The price of importing from Quebec should be the price of production in New England.
The OCAA says that closing the coal plants could save $367 million a year, but the payments OPG receives for Lambton and Nanticoke are about the same, per kWh of output, as private natural gas plant operators receive for keeping the new gas plants available (I wrote this on capacity payments only 9 days ago). I don’t like capacity payments, but they are not fine for the goose and not for the gander.
Pickering A has only two operational units and the ScottMadden Inc. benchmark study did put it high above other nuclear facilities for cost/kWh. But it was still at 9 cents/kWh - cheaper than what the OCAA argues it should be replace with.
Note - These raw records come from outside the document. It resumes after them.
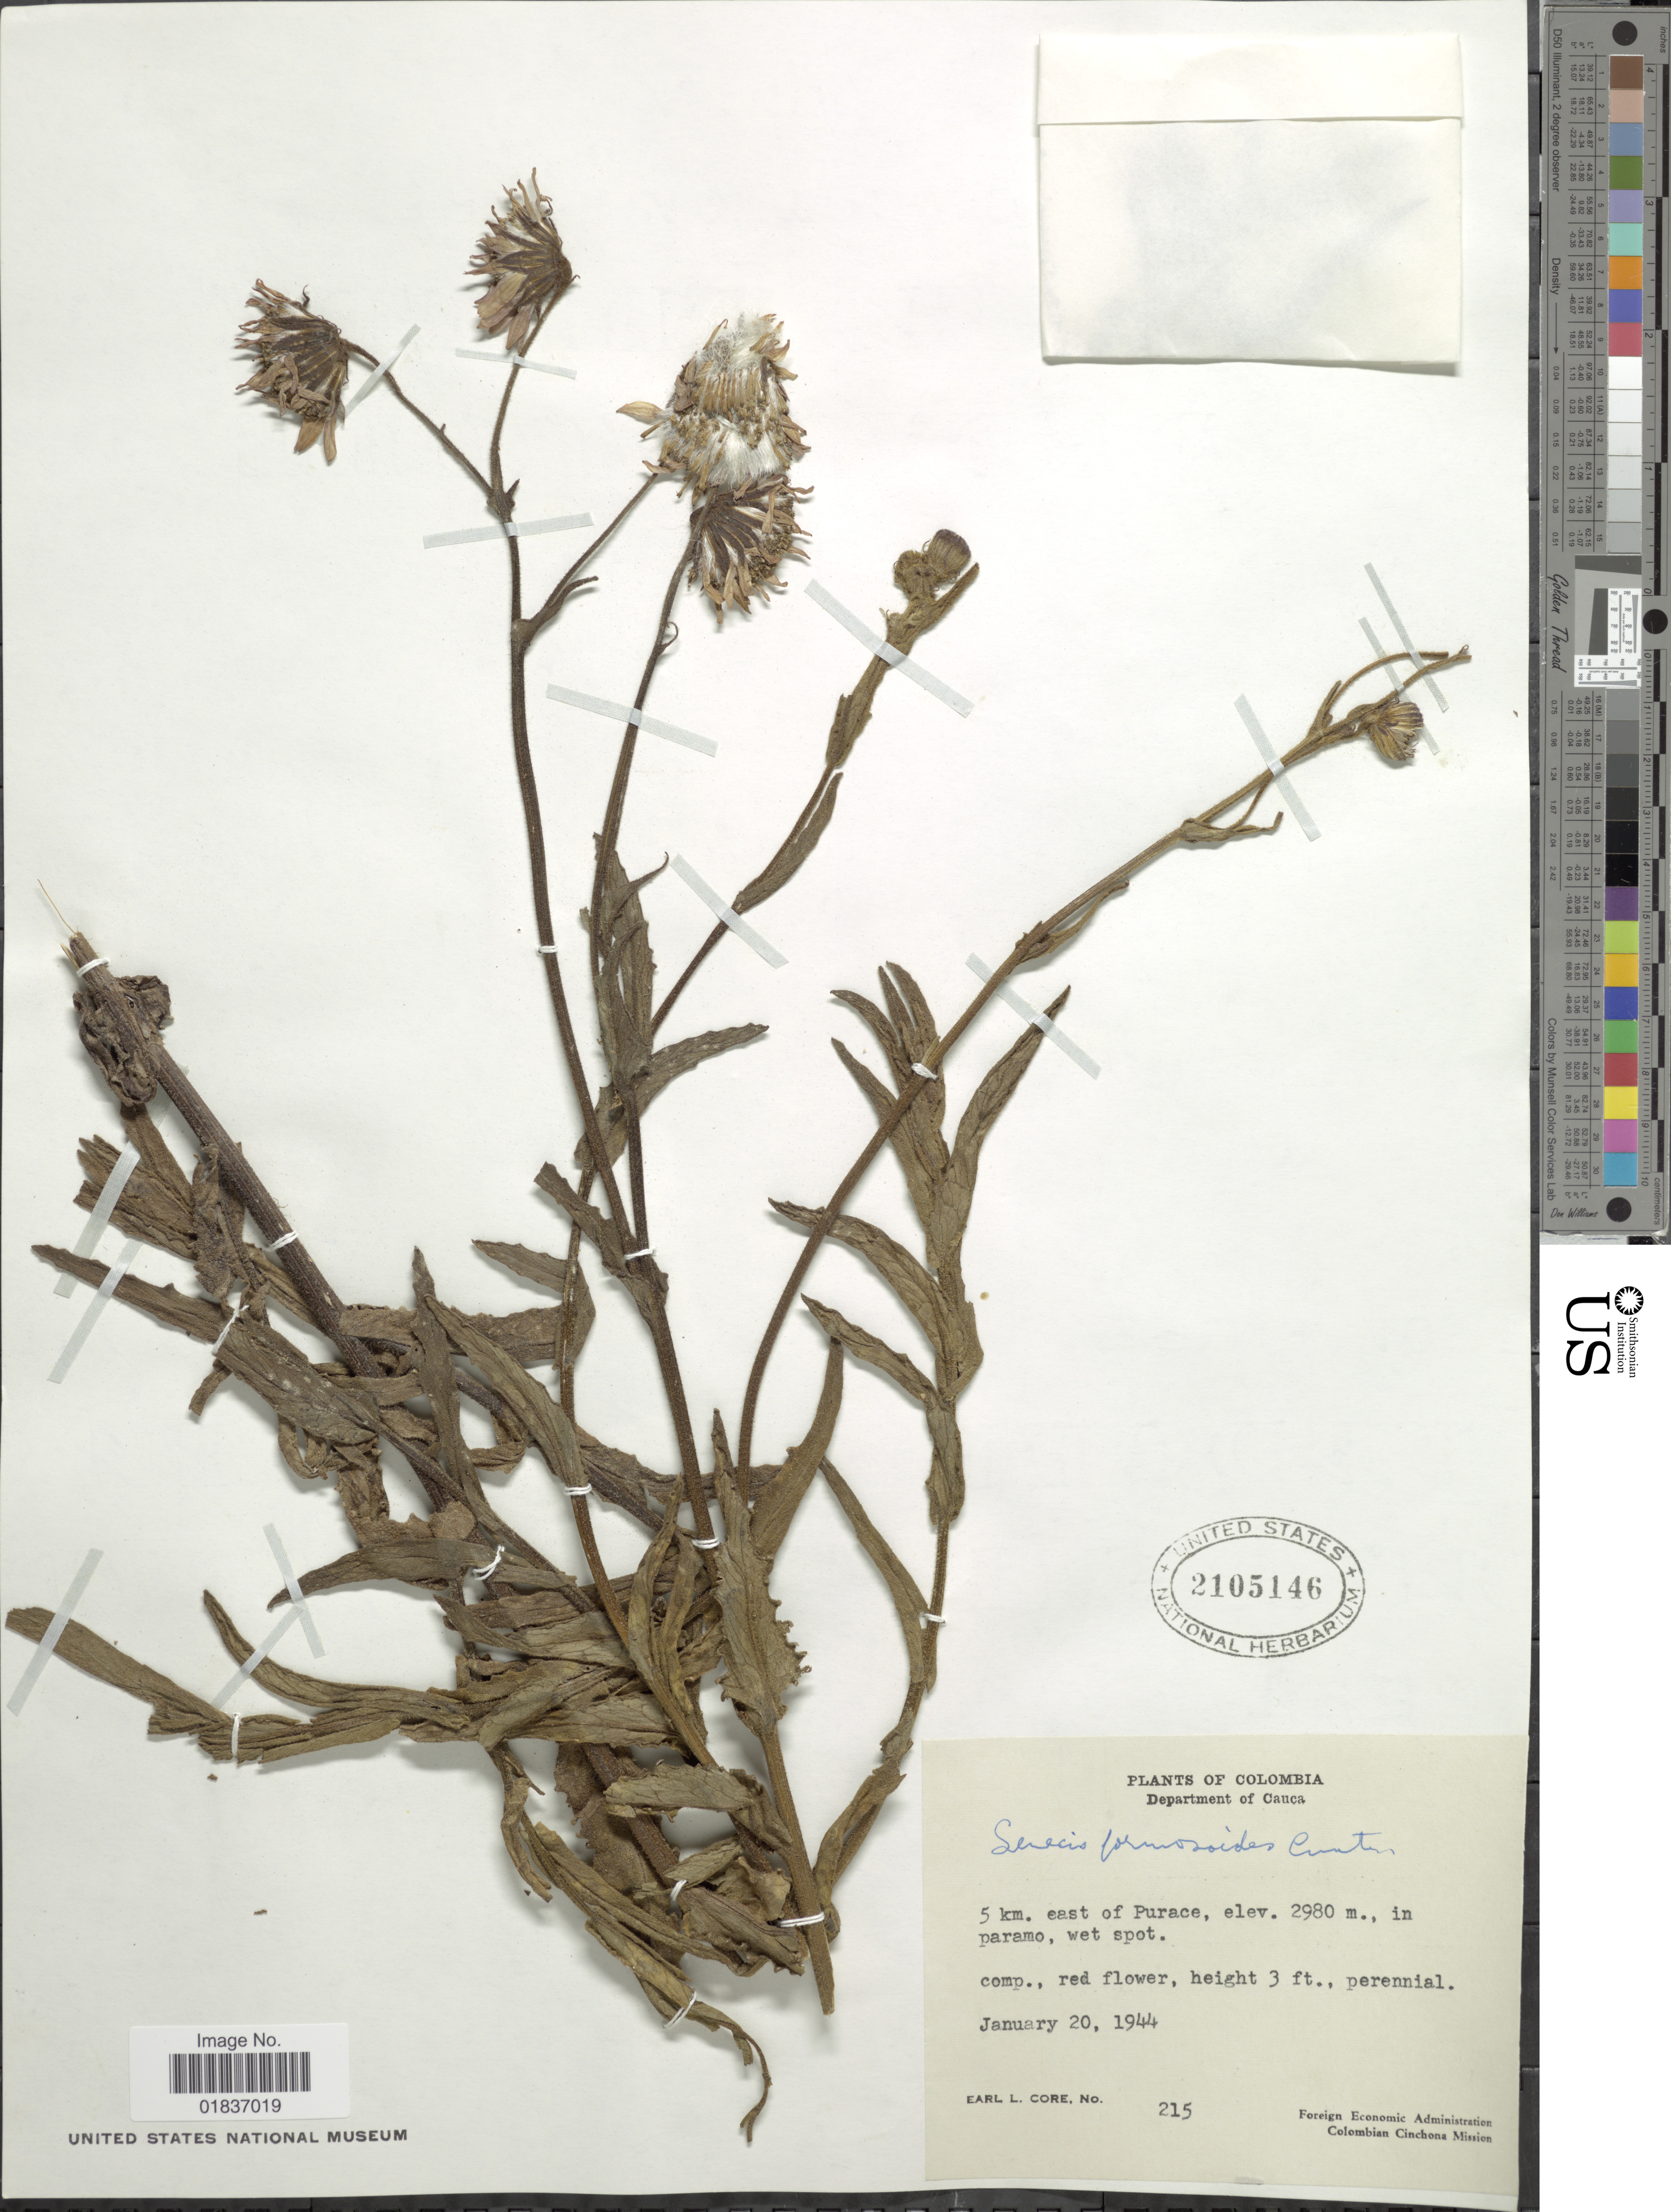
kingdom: Plantae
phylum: Tracheophyta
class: Magnoliopsida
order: Asterales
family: Asteraceae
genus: Senecio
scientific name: Senecio formosoides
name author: Cuatrec.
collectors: E. L. Core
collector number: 215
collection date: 1944-01-20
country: Colombia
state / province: Cauca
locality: Department of Cauca. 5 km. east of Purace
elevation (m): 2980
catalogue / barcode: US 2105146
Pickering B has 4 units and the benchmarking put it around 6 cents/kWh (I referenced these figures in an entry I wrote the last time this nonsense was being written about in the Toronto Star).
When the OCAA write costs are multiples more than the “market price of electricity” they means the 2 cents/kWh HOEP, and when he says “approximately equal to the fuel and operating costs of our new gas-fired generating plants”, he forgets the massive Net Revenue Requirements that push those costs even beyond Pickering A’s benchmarked 9 cents/kWh
The OCAA’s conclusions now are the same as they always are: shut down public power to buy really expensive private power.
It is nonsense... so you can read about it in the Toronto Star.